__Exercises to complete__:
[A] In the list of Kentucky legislative offices, who succeeded as Minority Leader of the Kentucky Senate?
[B] Continue the list of Kentucky legislative offices from its final line.

__Document section__:
--- --- ---

Minority Leader of the Kentucky Senate
- In office October 26, 1999 – January 6, 2003
- Preceded by: David Williams
- Succeeded by: Ed Worley

Majority Leader of the Kentucky Senate
- In office January 5, 1993 – August 22, 1999
- Whip: Fred Bradley Walter Blevins
- Preceded by: Joe Wright
- Succeeded by: Dan Kelly

Member of the Kentucky Senate from the 35th district
- In office January 1, 1976 – January 1, 2005
- Preceded by: Lacey Smith
- Succeeded by: Denise Harper Angel

Member of the Kentucky House of Representatives from the 34th district
- In office January 1, 1972 – January 1, 1976
- Preceded by: Wilson Wyatt Jr.

--- --- ---

__Supplied information__:
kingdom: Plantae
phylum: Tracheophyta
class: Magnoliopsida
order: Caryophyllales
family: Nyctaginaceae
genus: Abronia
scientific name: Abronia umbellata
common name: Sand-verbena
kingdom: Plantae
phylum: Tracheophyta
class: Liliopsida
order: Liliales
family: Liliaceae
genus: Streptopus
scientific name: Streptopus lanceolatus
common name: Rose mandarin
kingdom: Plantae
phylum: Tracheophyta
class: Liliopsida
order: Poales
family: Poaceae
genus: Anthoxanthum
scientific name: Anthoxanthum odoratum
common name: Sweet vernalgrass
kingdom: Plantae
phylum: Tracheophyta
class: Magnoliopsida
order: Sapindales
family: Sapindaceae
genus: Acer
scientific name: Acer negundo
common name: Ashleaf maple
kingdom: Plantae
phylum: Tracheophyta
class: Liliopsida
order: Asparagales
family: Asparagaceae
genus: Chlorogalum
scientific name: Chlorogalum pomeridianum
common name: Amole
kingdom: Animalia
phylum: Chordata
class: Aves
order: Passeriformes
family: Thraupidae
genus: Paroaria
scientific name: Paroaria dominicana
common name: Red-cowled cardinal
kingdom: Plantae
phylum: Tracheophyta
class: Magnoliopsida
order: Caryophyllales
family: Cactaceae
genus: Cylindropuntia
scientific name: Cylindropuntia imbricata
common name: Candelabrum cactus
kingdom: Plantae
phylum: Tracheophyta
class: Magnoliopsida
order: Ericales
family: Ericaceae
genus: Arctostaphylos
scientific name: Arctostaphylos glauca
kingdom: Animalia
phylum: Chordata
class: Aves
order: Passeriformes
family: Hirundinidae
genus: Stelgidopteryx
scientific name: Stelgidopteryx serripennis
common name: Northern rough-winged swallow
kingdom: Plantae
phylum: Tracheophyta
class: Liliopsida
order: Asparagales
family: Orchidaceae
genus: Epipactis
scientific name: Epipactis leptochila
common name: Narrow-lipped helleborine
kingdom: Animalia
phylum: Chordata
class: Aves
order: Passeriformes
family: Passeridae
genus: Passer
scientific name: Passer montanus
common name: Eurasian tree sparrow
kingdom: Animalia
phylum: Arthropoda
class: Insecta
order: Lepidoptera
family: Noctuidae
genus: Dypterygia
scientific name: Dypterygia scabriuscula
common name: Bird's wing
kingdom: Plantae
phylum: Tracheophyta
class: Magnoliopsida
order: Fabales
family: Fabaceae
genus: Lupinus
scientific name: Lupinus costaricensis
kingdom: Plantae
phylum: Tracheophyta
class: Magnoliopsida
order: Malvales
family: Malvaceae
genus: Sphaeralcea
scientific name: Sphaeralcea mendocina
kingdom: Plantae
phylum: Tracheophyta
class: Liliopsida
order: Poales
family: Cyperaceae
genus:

--- --- ---

__Results__:
[A] Ed Worley

[B]
- Succeeded by: Gerta Bendl

Personal details
- Born: August 31, 1943 (age 82) Louisville, Kentucky
- Party: Democratic

= David Karem =

American politician

David K. Karem (born August 31, 1943) was an American politician in the state of Kentucky. He served in the Kentucky Senate and in the Kentucky House of Representatives. Karem was elected to the senate in 1975 when incumbent Lacey Smith did not run for reelection. He did not seek reelection to the senate in 2004. He is a Democrat. His father was from Lebanon, the late federal judge Fred Karem Kairouz.